If POST duplicates, can I simply use PUT?
Now, a common deception is allowing users to PUT single images to the /photos/party resource. In the best case you’d simply obfuscate the RESTfulness of your API. In the worst case you’d destroy your party picture collection (depending how you wrote your serving controller)!
I’d like to show how a correct PUT could look like. After that, we discuss why.
PUTting – done right!
Using the idempotent nature of PUT I should be able to insert the new photo only once, even if I PUT repetitively. Here’s the client code.
res= Restfulie.at("http://localhost:3000/photos/party"). accepts("application/zip") pics = res.get! pics.unzip! pics << binary_jpg # add the new photo # and PUT it back: res.put!(pics.zip!)
Does that look confusing? I guess it does.

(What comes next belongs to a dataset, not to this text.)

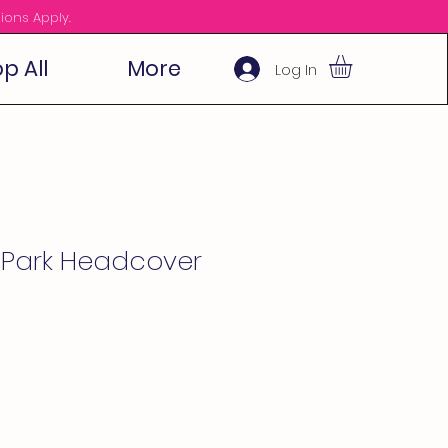
ions Apply.
p All
More
Log In
h Park Headcover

What am I doing here?
- I retrieve all photos categorized in “party” as a ZIP file
- then I unzip and add the new photo (for simplicity I simply assume there are methods like
#zip!and#unzip!around)
- last step is PUTting back the grown ZIP archive
That’s how PUT is intended to work. Let’s discuss.
It’s all about entities…
I really had a hard time understanding where these semantics origin from until I read this fantastic summary (any cite following from this page).
In RESTful architectures we have to distinguish between entities and container resources.
A typical entity is the photo resource.
- POSTing to
/photos/IMG_0056.JPGdoesn’t make sense here – should we append another picture to the existing? No, non-sense.
- However, it is absolutely conclusive that a PUT would overwrite the original picture.
…and containers.
Our “party pictures” resource is a stereotypical container resource.
- as “POST’s job is simply to [...] add something to a container” it is obvious that POSTing to
/photos/partyexpects a new image binary (or whatever) which is added to the party category.
- “If you PUT to a container, you are attempting to overwrite the state that was constructed from all the previous POSTs to it” – I couldn’t find better words to describe that. A PUT to
/photos/partyreplaces the existing collection with the one you send.
With that in mind, it should be pain if you allow people to PUT single images to /photos/party – since your controller (should!) expects a complete image collection!
Conclusion
Think of POST as in adding a new entity (often to a container). When you hear PUT, keep in mind that PUT is more like replacing the addressed resource entirely with the new data you send.
How to do that in Rails is worth another post – in 2011. Cheers and Happy New Year!